Onboarding Checkliste

Für HR-Verantwortliche sowie für Führungskräfte haben wir eine Checkliste für den ersten Arbeitstag und die folgenden Wochen ausgearbeitet:

  • Hilfreiche Unterlagen erstellen, z. B. eine Eintrittsmappe
  • Arbeitsplatz vorbereiten
  • Buddy organisieren
  • Begrüßung und Vorstellung organisieren
  • Feedbackgespräch

Eintrittsmappe: Unterlagen und Arbeitsplatz

Senden Sie dem neuen Arbeitskollegen schon vor seinem Einstieg Informationen zu, wie Leitbilder, Unternehmensbroschüren, Möglichkeiten zur Fort- und Weiterbildung etc. Somit kann er sich einstimmen und vorbereiten. Klären Sie am ersten Tag dann offene Fragen und besprechen Sie den Einarbeitungsplan sowie den Arbeitsplatz.

Onboarding Buddy: Ansprechpartner für neue Mitarbeiter/innen

Teilen Sie jedem Neuling einen Buddy zu, also eine/n bestehende/n Mitarbeiter/in, der für die Eingliederung hauptverantwortlich ist. So sind alltägliche Fragen (wie über die Kantine, Pausen, Verantwortlichkeiten etc.), die Vorstellung von Kollegen und Kolleginnen und Ähnliches abgehakt.

Begrüßung der neuen Mitarbeiter/innen

Führungskräfte sollten sich am ersten Arbeitstag die Zeit nehmen, um persönlich „Hallo“ zusagen und die wichtigsten Arbeitsbereiche und Kollegen und Kolleginnen zu zeigen. Dazu gehört auch, gegenseitige Erwartungen abzugleichen (wenn das nicht schon im Bewerbungsprozess abgedeckt wurde) sowie die nächsten Schritte zu besprechen. Auch die anderen Mitarbeiter/innen sollten bereits im Vorhinein über die Neuankunft informiert werden, damit auch diese sich vorstellen.
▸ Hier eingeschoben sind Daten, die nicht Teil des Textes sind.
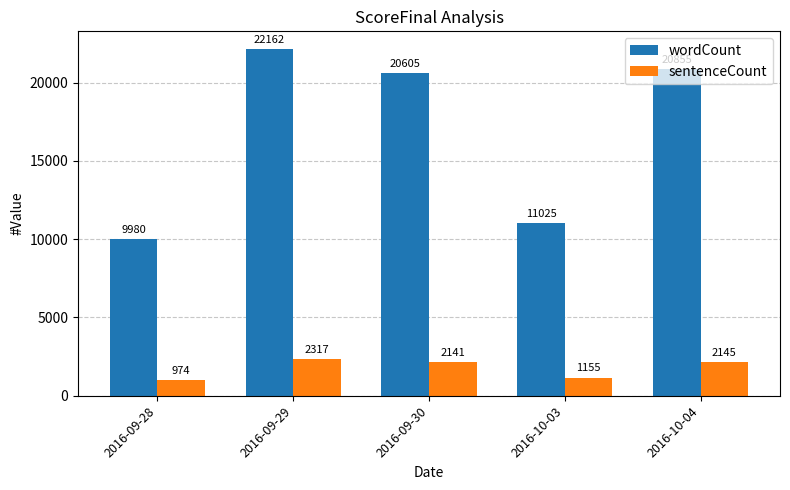

What is the difference between the highest and lowest values at 2016-09-30?

18464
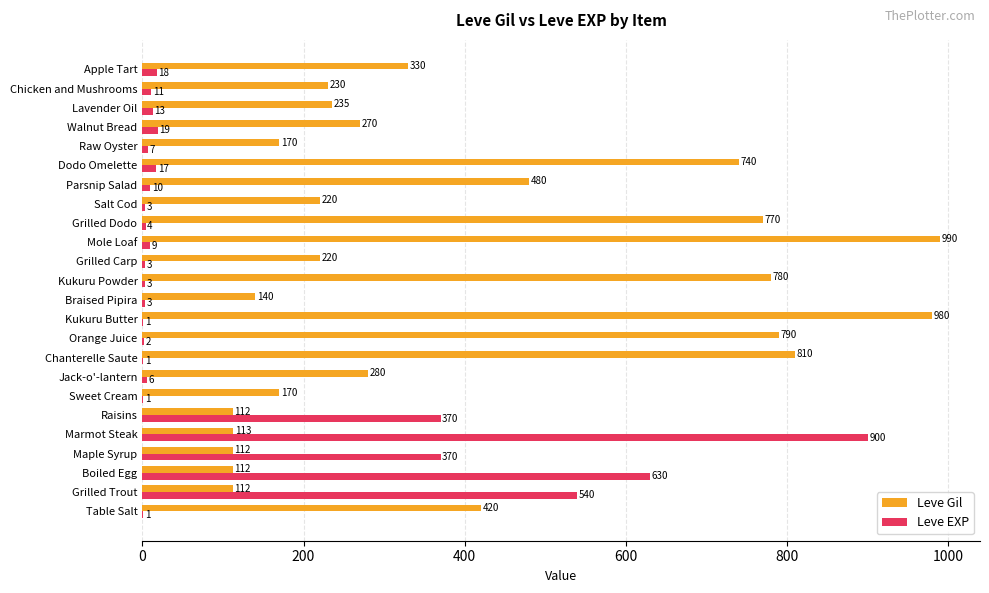

What is the sum of all Leve Gil values?

9586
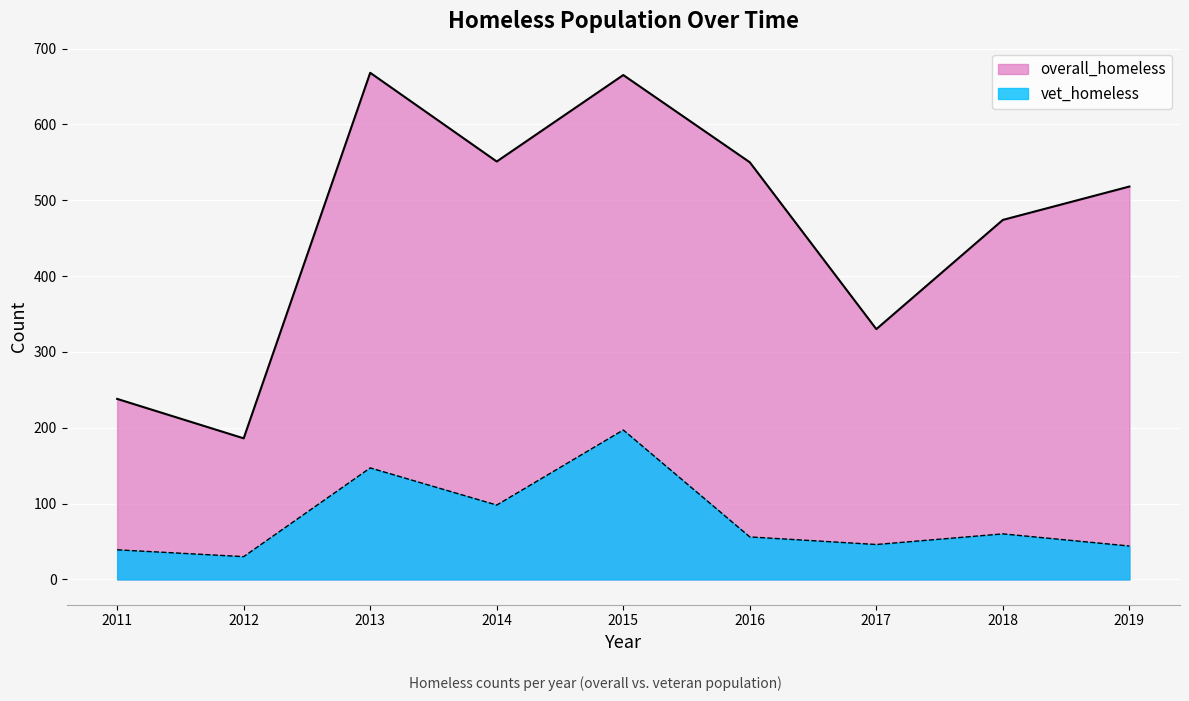

What is the average value of the overall_homeless series?

464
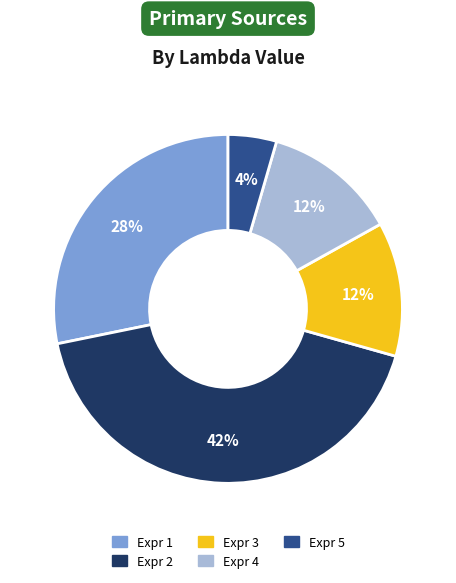

Is there a majority slice in this chart?

No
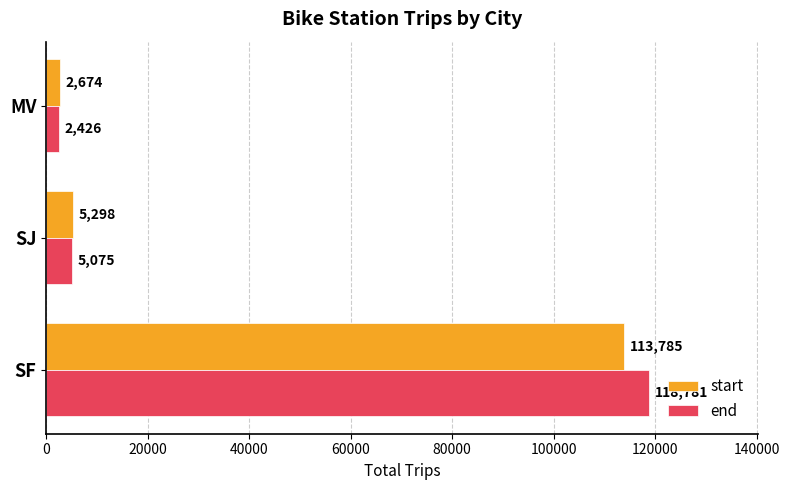

Rank the series by their maximum value, from lowest to highest.

start, end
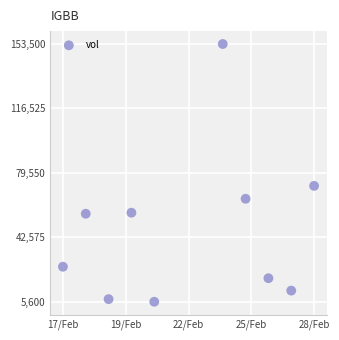

What Y value in the scatter plot is closest to 79550?

72100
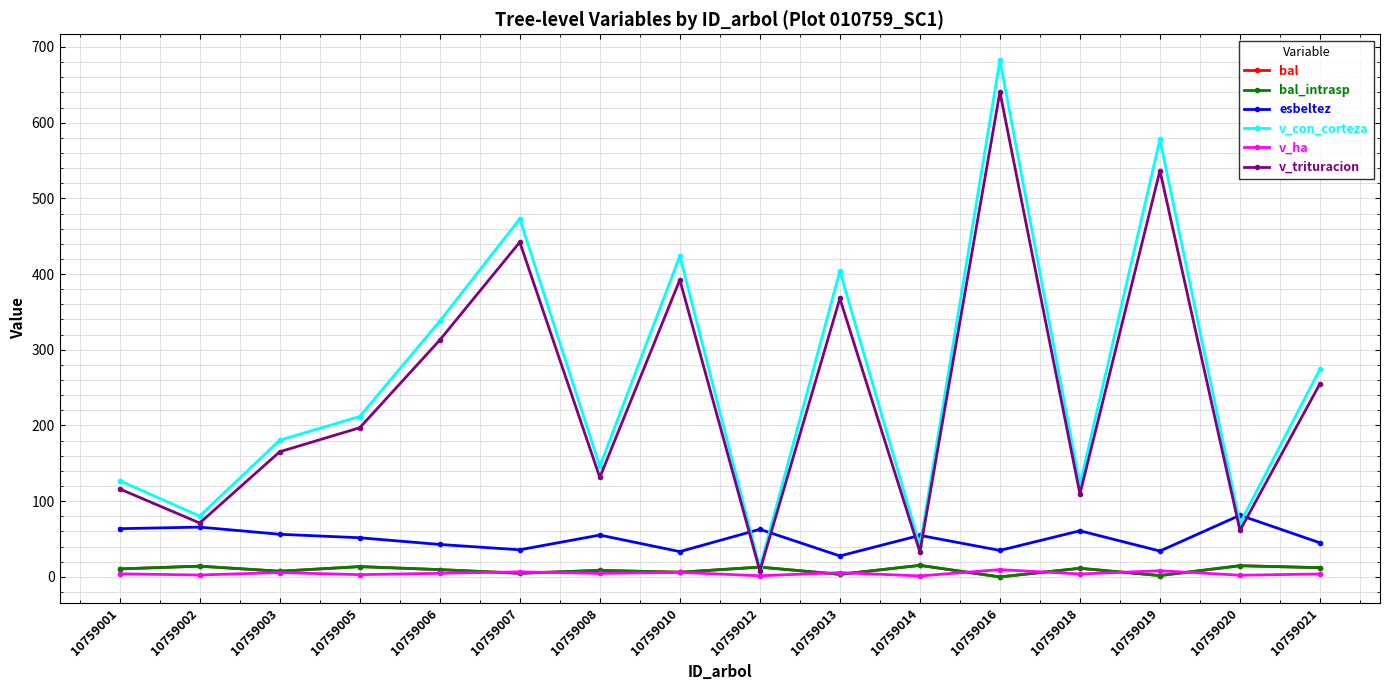

Which series has the largest total across all categories?

v_con_corteza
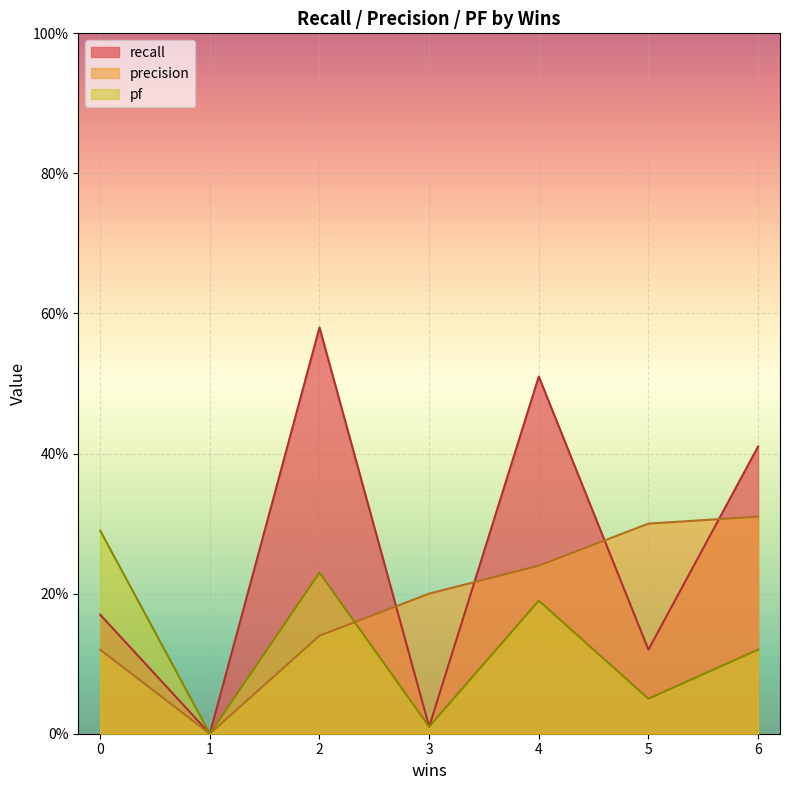

How many series are shown in this chart?

3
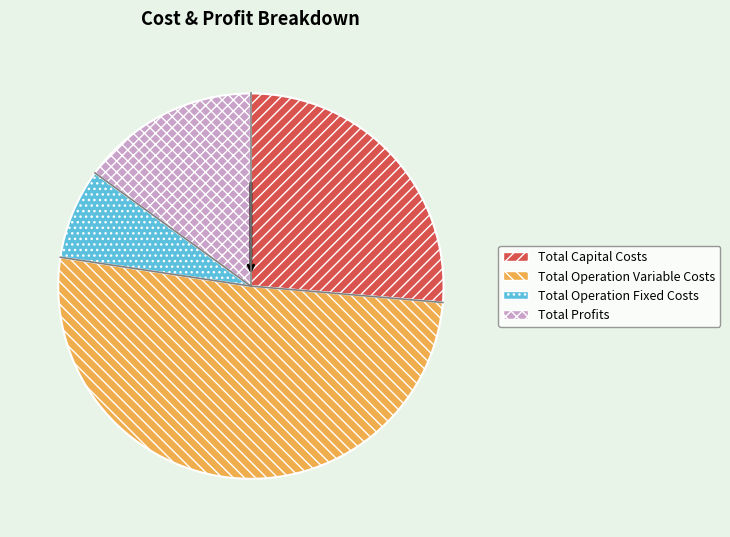

Count the number of slices in the pie.

4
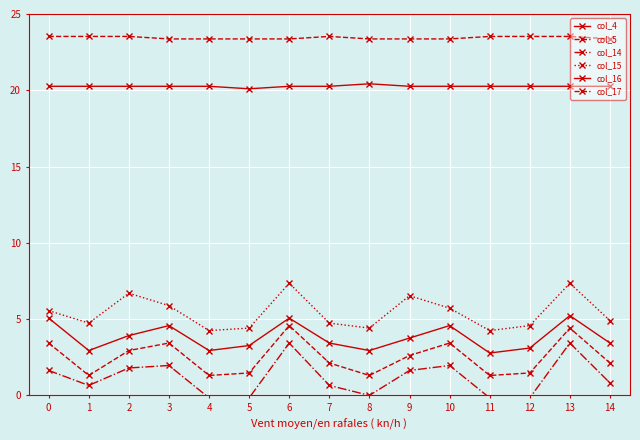

How many series are shown in this chart?

6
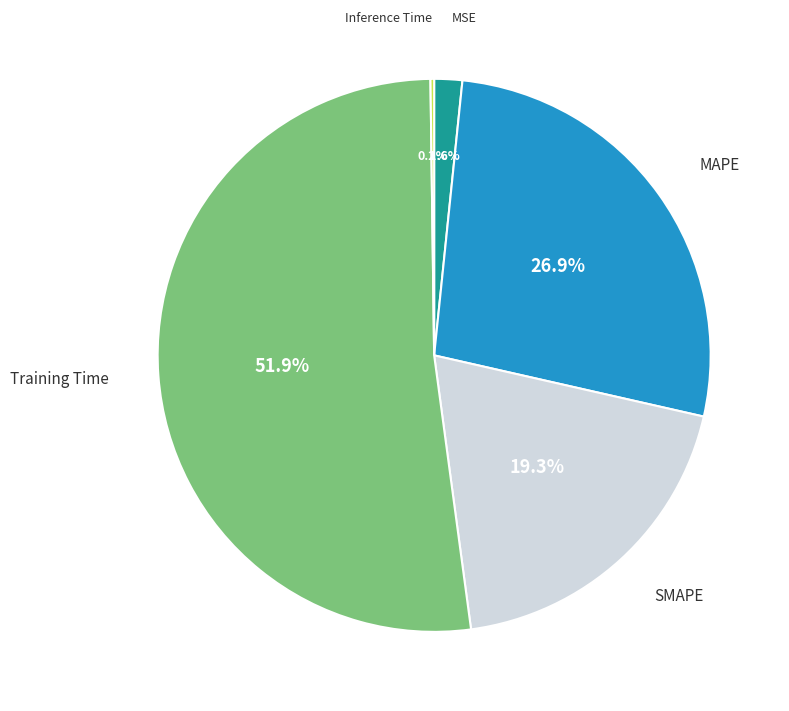

What percentage do SMAPE and MSE together represent?

20.9%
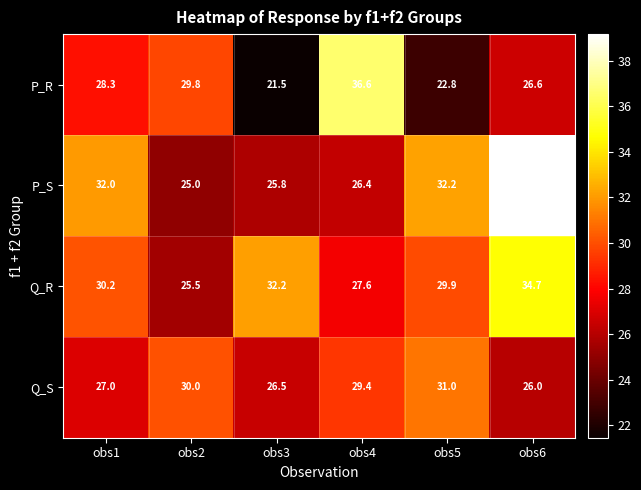

Which series has the largest range (max minus min)?

P_R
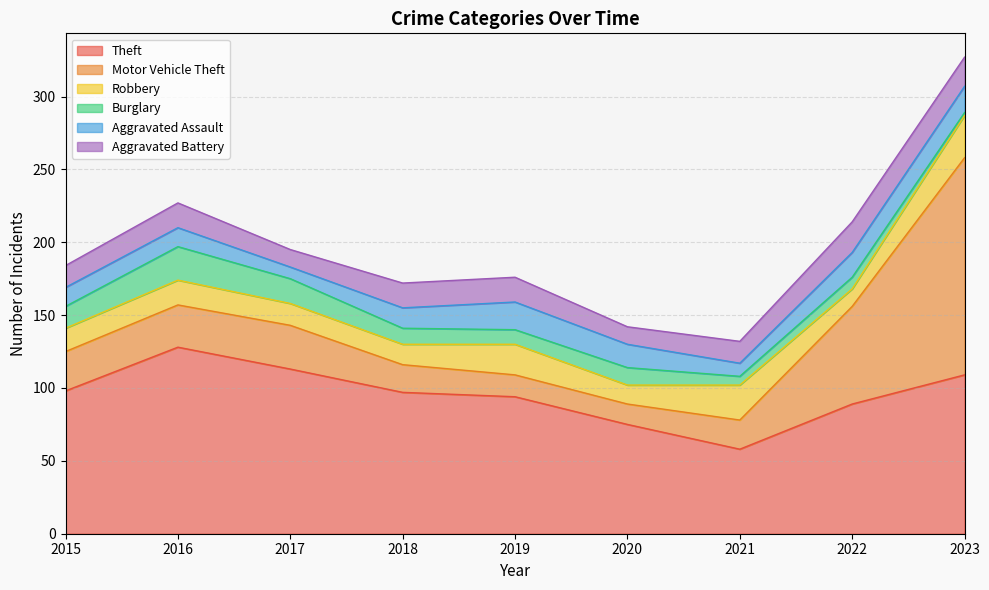

What is the minimum value for Robbery?

12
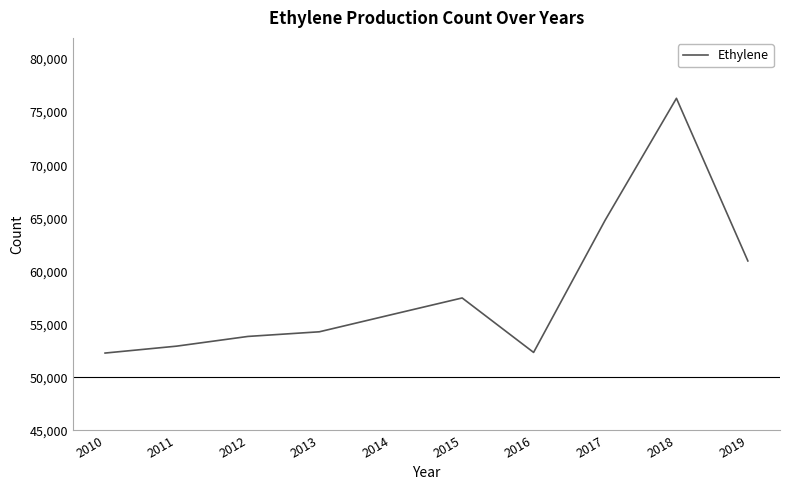

What is the difference between the maximum and minimum values?

24018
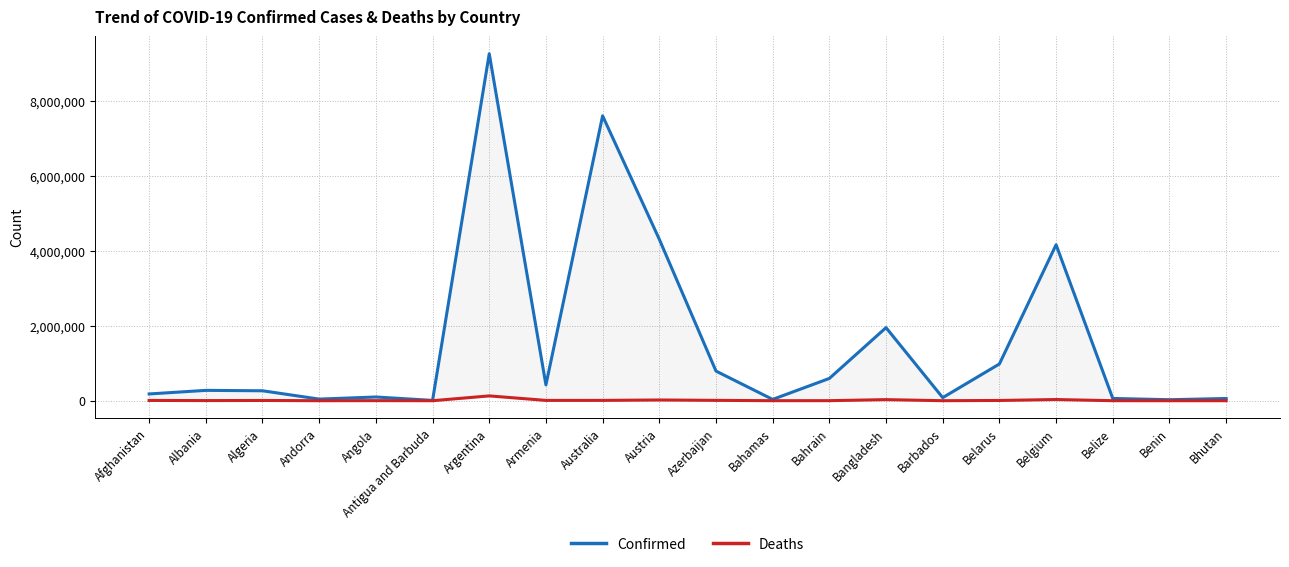

Between Angola and Austria, which series saw the biggest shift?

Confirmed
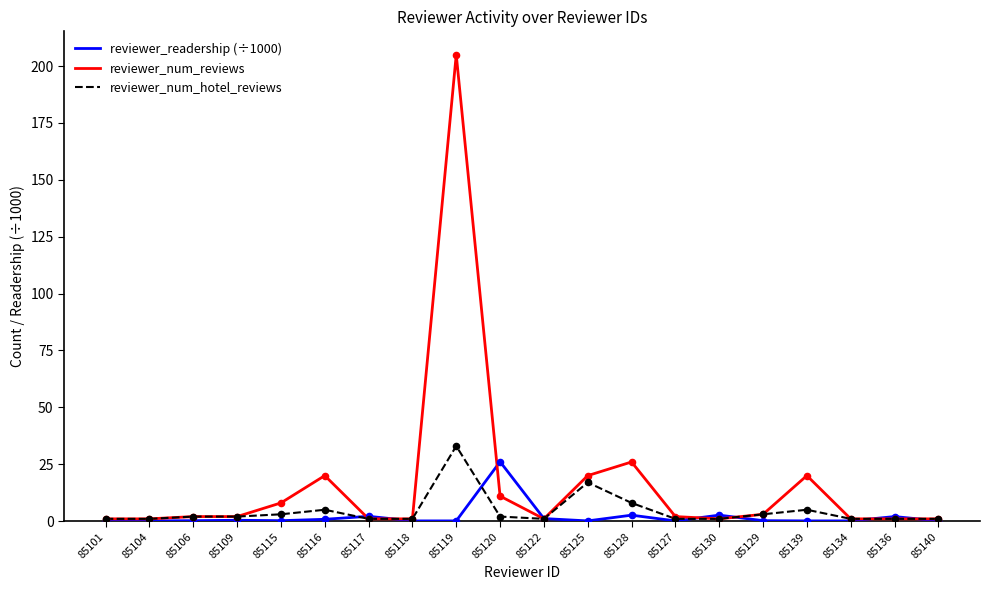

At which category is the sum across all series the highest?

85119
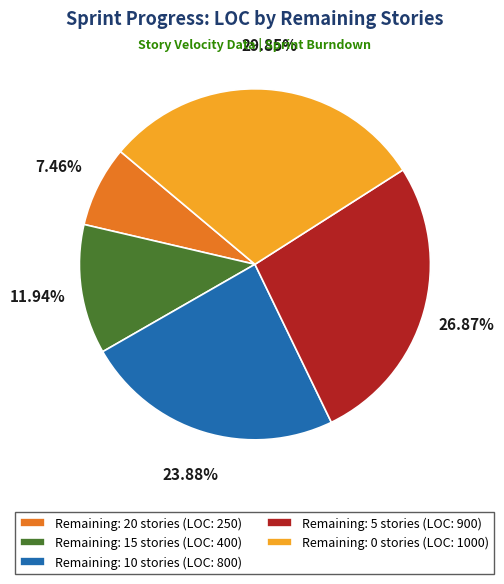

Is there any slice that represents more than half of the pie?

No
Feedbackgespräche im Onboarding Prozess

Vor allem im ersten Monat ist es wichtig, den/die Mitarbeiter/in Schritt für Schritt in den Verantwortungsbereich einzuführen und dabei regelmäßige Feedbackgespräche einzuplanen. Denn nur wer das Gefühl hat, dass er gehört und verstanden wird, fühlt sich wohl und entwickelt eine gesunde Arbeitsmotivation.

Ganzheitliches Unternehmen

In den ersten Monaten sollen nicht nur der eigene Arbeitsbereich, sondern auch andere Bereiche und unternehmerische Zusammenhänge kennengelernt werden. Binden Sie neue Mitarbeiter/innen in bereichsübergreifende Projekte ein, organisieren Sie Schnupper-Tage in anderen Abteilungen oder nehmen Sie ihn mit zu abteilungsübergreifenden Meetings.